Raffaello, Baldassar Castiglione e la Lettera a Leone X
“con lo aiutto tuo mi sforcerò vendicare dalla morte quel poco che resta…”


Bologna, Nuova Alfa Editoriale, 1994

Raffaello (?), Presunto autoritratto, Firenze, Galleria degli Uffizi

NOTA: SI VEDA ANCHE LA RECENSIONE ALL'EDIZIONE 2020


Chi la scrisse?

La Lettera a Leone X di Raffaello e Baldassar Castiglione è un testo sempre molto citato dagli addetti ai lavori, ma su cui in realtà gli interrogativi sono tantissimi, proprio a partire dalla sua paternità. Opera di Raffaello o di Baldassar Castiglione? O, ancora, di Fabio Calvo, di Baldassarre Peruzzi, di Donato Bramante, di Leonardo da Vinci, come nel corso degli anni è capitato di sentire? La Lettera, che è incompleta, doveva fungere da introduzione a un libro o comunque a una serie di disegni che costituivano la rappresentazione grafica di Roma e delle sue antiche vestigia; l’incarico era stato attribuito a Raffaello da Papa Leone X. In realtà oggi appare assodato (e Francesco Paolo Di Teodoro contribuisce a dissolvere ogni residuo dubbio in merito) che l’opera è un lavoro a quattro mani svolto da Baldassar Castiglione e il Sanzio. Un interrogativo che viene spesso omesso è: perché un lavoro a quattro mani? Perché non il solo Raffaello? Semplicissimo. Perché Raffaello scriveva pochissimo, e soprattutto scriveva molto male. Grazie al cielo, ne era perfettamente cosciente. Ad esempio, conosceva solo i rudimenti del latino, motivo per cui quando i suoi interessi per l’antichità e per l’architettura andarono accrescendosi (non dimentichiamo che nel 1515 l’artista fu nominato sovrintendente ai lavori della nuova Basilica di san Pietro) chiese a Fabio Calvo, umanista ravennate e suo amico, di tradurgli il De Architectura di Vitruvio [1]. L’intervento di Baldassar Castiglione, l’autore del Cortegiano, anch’egli amico del pittore umbro, ha esattamente lo stesso scopo: è un aiuto, proveniente dal mondo dei letterati, per confezionare la Lettera con l’eleganza, l’erudizione e la forma che Raffaello non sarebbe mai stato capace di conseguire da solo.

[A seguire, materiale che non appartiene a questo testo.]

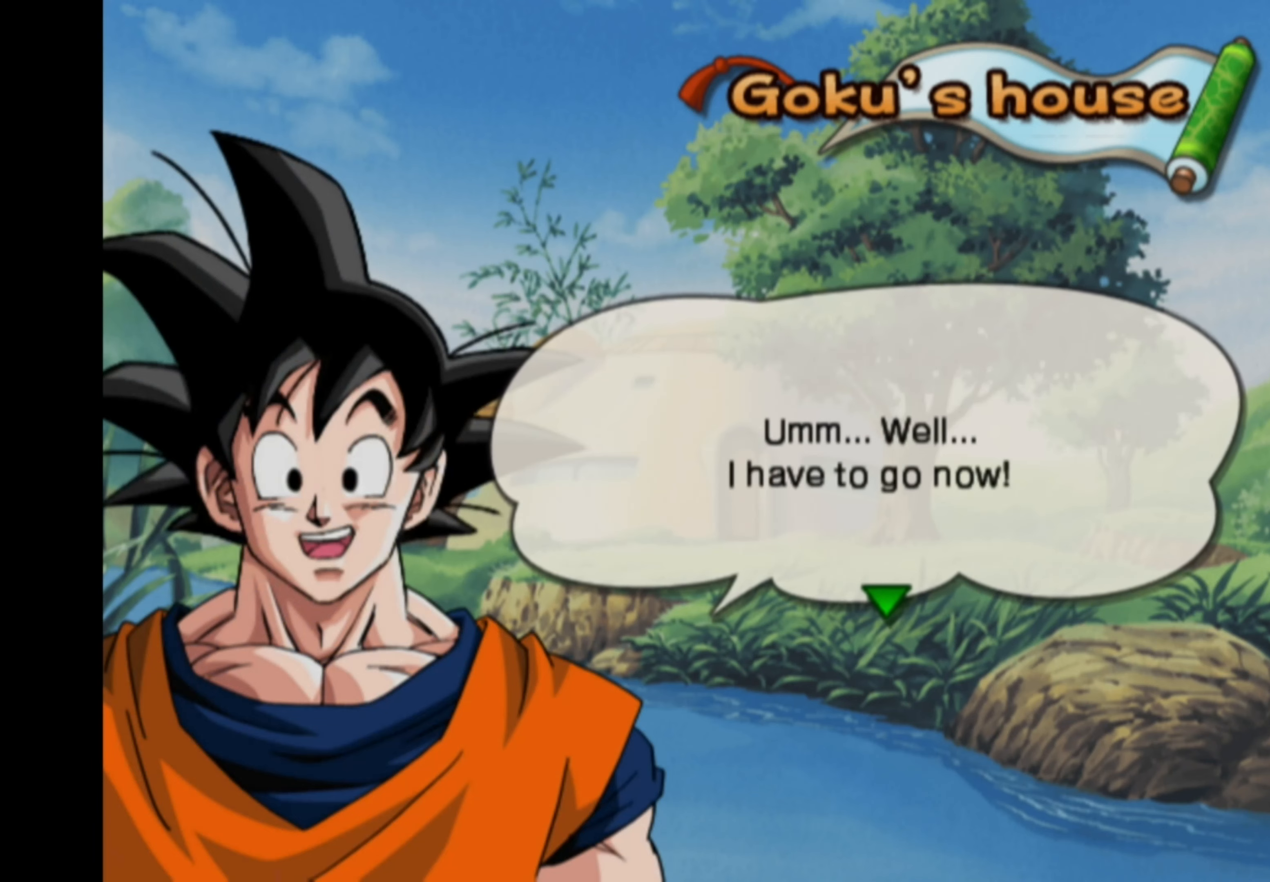
{"buttons": [], "left_stick": "center", "right_stick": "center", "events": []}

Le tre versioni della Lettera

Ci sono pervenute tre versioni dell’opera. Le citiamo in ordine cronologico di scoperta. La prima è anche la prima versione a stampa. Siamo nel 1733 e i fratelli Giovanni Antonio e Gaetano Volpi stampano a Padova un’edizione della Lettera basandosi su un manoscritto all’epoca posseduto da Scipione Maffei. La pubblicazione avviene all’interno delle opere di Baldassar Castiglione. Il manoscritto, oggi, è perduto. Solo nel 1834 viene rintracciato un manoscritto (il codice 37b della Bayerische Staatsbibliothek di Monaco) contenente una nuova versione del testo, che viene pubblicato nel 1847. Del 1910 invece è il ritrovamento del terzo esemplare, a mano di Baldassarre, presso l’archivio dei conti Castiglioni (ovvero degli eredi). Incredibilmente di questo terzo esemplare, conservato a Mantova, non era mai stata fornita una trascrizione integrale a stampa prima di questa edizione.

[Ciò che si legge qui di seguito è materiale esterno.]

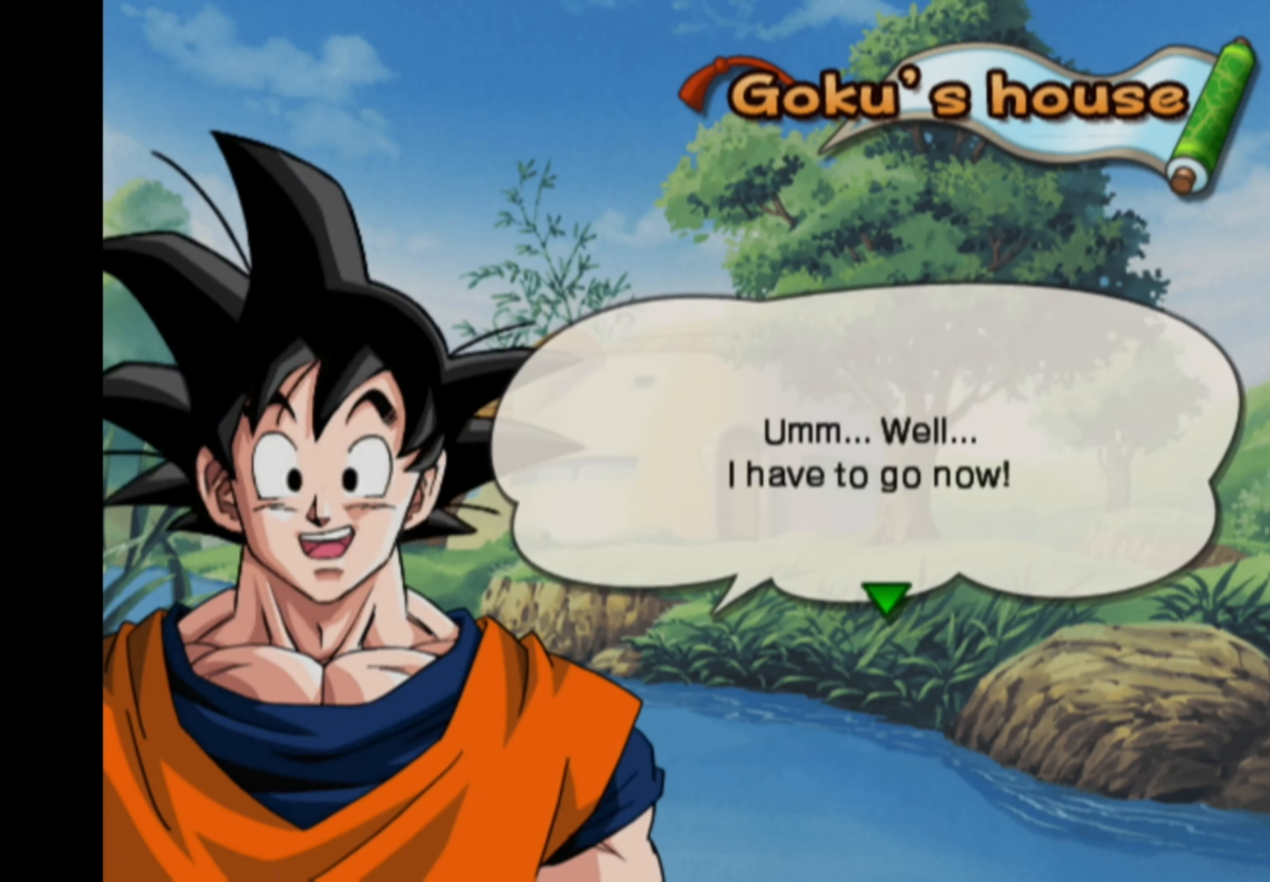
{"buttons": [], "left_stick": "center", "right_stick": "center", "events": []}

Ad essere precisi, quella fornita da Di Teodoro, è l’edizione critica di tutte e tre le versioni della Lettera, separatamente fra loro, con l’evidenziazione delle differenze fra un testo e l’altro; la ricostruzione della possibile cronologia degli esemplari (prima di tutti viene il manoscritto di Mantova, e da esso gemmano per vie separate i testimoni di Monaco e quello scomparso da cui è tratta l’edizione di Padova del 1733); una possibile datazione dell’opera (tra la metà di settembre e i primi giorni di novembre del 1519); e tutta una serie di materiali documentari a supporto, presentati in maniera talmente convincente da non poter dir altro che la presente è un’edizione magistrale [2].

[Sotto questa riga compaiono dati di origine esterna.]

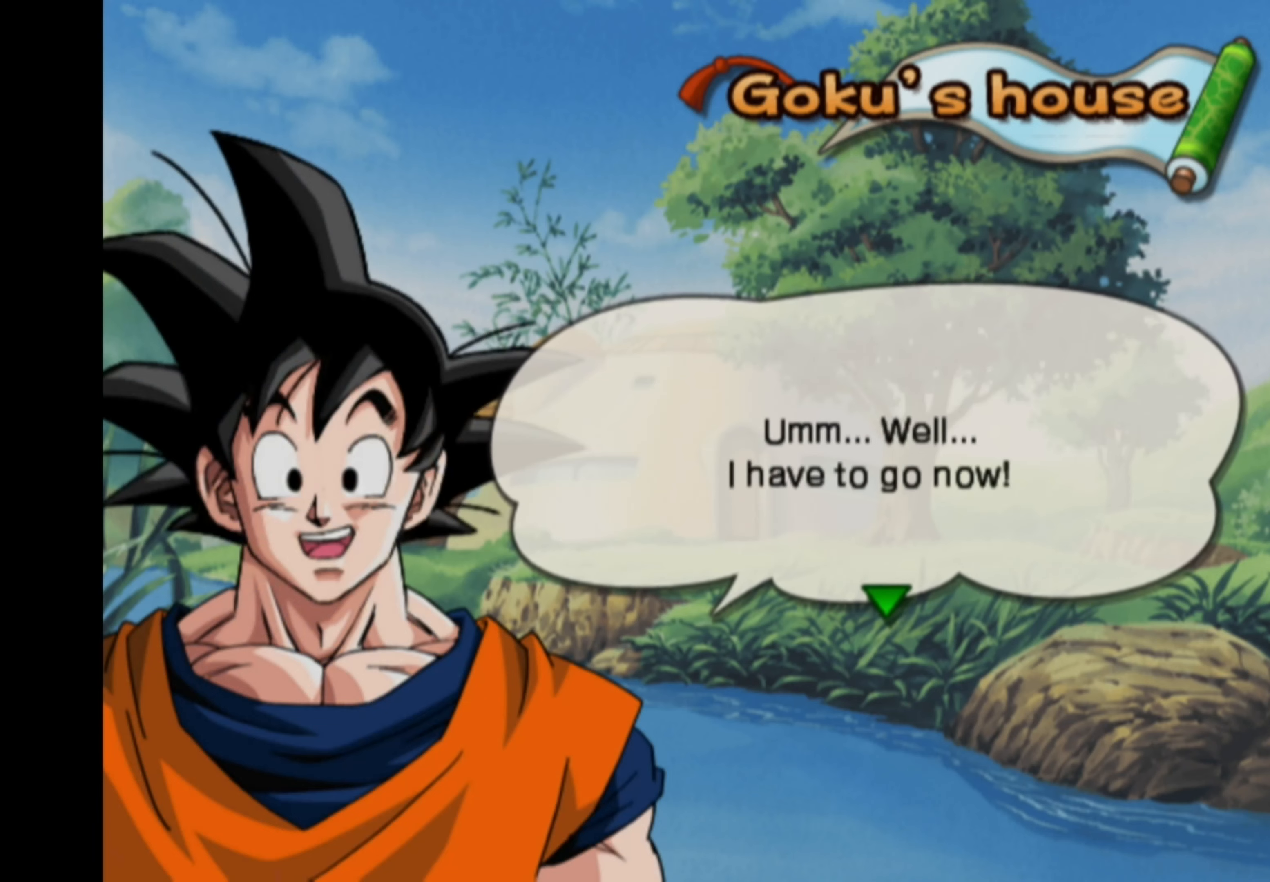
{"buttons": [], "left_stick": "center", "right_stick": "center", "events": []}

Raffaello, Ritratto di Baldassar Castiglione, Parigi, Museo del Louvre


La Lettera e l’esigenza della conservazione dei resti dell’Antica Roma

Si dice spesso che Raffaello fu nominato da Papa Leone X ‘Commissario alle Antichità di Roma’. Non è del tutto corretto, nel senso che non risulta un documento in questo senso. Nel 1515 Raffaello viene incaricato ‘solamente’ della conservazione dei marmi e delle lapidi recanti epigrafi, ma non si può escludere che l’area di intervento dell’artista sia andata via via ampliandosi anche in via informale. Quel che è certo è che esiste un comune sentire fra Raffaello e Papa Leone. “Non stupisce che dal figlio [n.d.r. di Lorenzo il Magnifico] Giovanni, il Papa Leone X, educato alla raffinatissima cultura umanistica fiorentina, sia potuto venire l’ordine a Raffaello di eseguire una pianta antiquaria di Roma e che tale progetto possa essere germogliato dalle ricerche appassionate degli “antiquarii” dei circoli culturali romani gravitanti attorno alla sua munifica e splendida corte” (p. 171). Al di là delle espressioni retoriche con cui Baldassarre e Raffaello rendono omaggio alla grandezza del Pontefice, è evidente che si avverte la comune esigenza di salvaguardare quanto rimane dell’antica Roma, partendo proprio dalla ‘mappatura’ del territorio e delle sue emergenze. Una sensibilità volta alla tutela che, ovviamente, ha reso particolarmente caro il testo di questa Lettera a tutti gli storici dell’arte,


Un testo tecnico o letterario?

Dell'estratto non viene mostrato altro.